To truly prevent email phishing attacks we need to consider the ‘Phishing Kill Chain’. This uses the principles of the popular Cyber Kill Chain methodology, a military-theoretical approach to network asset defense that can be quite valuable, especially when you expand the definition of "assets" to include your customers. If you're not familiar with the concept, CSO Online has an article on it that's appropriate for any level of pre-existing knowledge.

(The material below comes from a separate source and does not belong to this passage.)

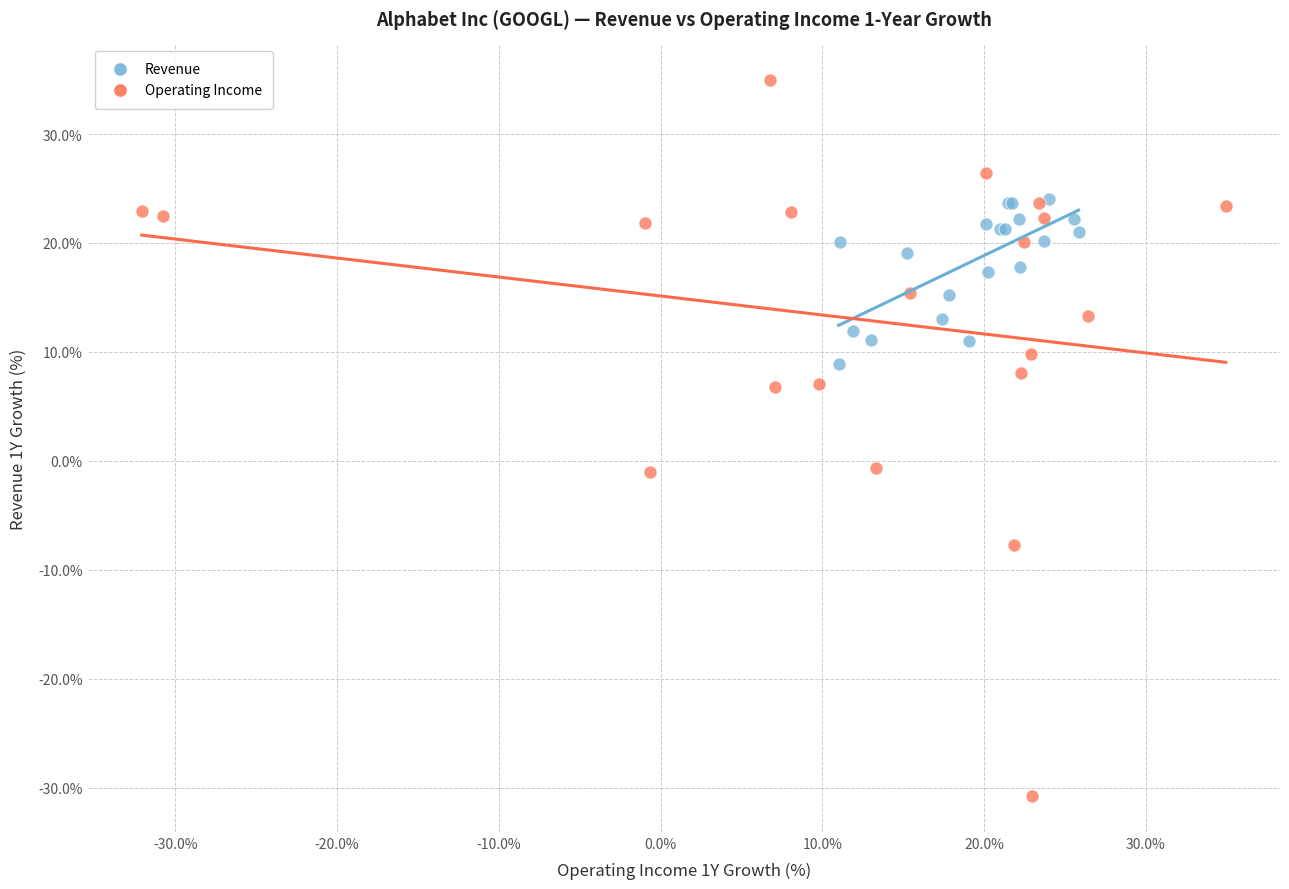

What are all the series names shown in the legend?

Revenue, Operating Income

The Phishing Kill Chain in Context
Military Kill Chain | Cyber Kill Chain | Phishing Kill Chain |
Find | Reconnaissance | Targeting |
Fix | Weaponization | Delivery |
Track | Delivery | Deception |
Target | Exploit | Click |
Engage | Installation | Surrender |
Assess | Command & Control | Extraction |
So what does the Phishing Kill Chain look like? Cyber criminals need to achieve seven steps in order to conduct a successful phishing attack on email:
- Target: decide who they're going to try to defraud and assemble an email list
- Deliver: send messages to the people on their target list
- Deceive: the criminal needs to trick the user into following their call to action
- Click: the customer clicks on the phishing site and attempts to load it in their browser
- Surrender: the user needs to input their data to the phishing site, surrendering it to the criminals
- Extract: the phishing site needs to transmit the stolen credential or other information to the criminal
- Act: the criminal, or one of their agents, needs to log on to the account in question and transfer money, use the stolen card number online or in person, or place an order to perpetrate the final fraud.
According to numbers published by the Canadian Government the success rates are alarming:
- Targeting: 156 million messages sent per day.

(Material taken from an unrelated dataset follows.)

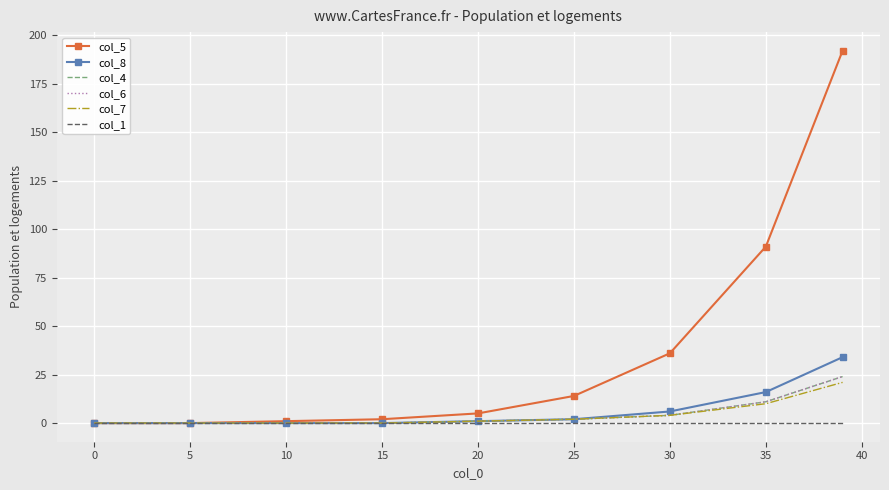

True or false: col_8 has more than 0 interior local peaks.

False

- Delivery: 16 million make it through filters, for a 10.2% success rate
- Deception: 8 million are opened, for a 50% success rate
- Click: 800,000 are clicked, for a 10% success rate
These numbers reflect the poor controls against phishing compared to, say, generic spam.
The key point to note is that many security solutions aim to stop criminals later in the chain, such as at the Click, Surrender and Extract stages. But the earlier in the kill chain that controls can be inserted, the better the chance that organizations have of preventing their customers from being phished.
To that end, DMARC and Agari deliver a solution that can cut the chain at Delivery, where a proactive DMARC reject policy can prevent the message from even having a chance of landing in the inbox.
Even beyond initial rejection, Agari uses DMARC forensic data to extract threat details and provide them to takedown vendors, who validate and classify the threat. This intelligence is then passed onto Google and Microsoft for inclusion in their anti-phishing lists so that browsers block the threats. This makes the controls at step 4 in the kill chain, the Click, far more effective in preventing emerging threats.
If your organization is serious about preventing phishing and defending your customers as well as your brand reputation, you need to be deploying systems that help you move up the kill chain. Only then can you ensure your organization is safe from falling victim to the growing pain of phishing attacks.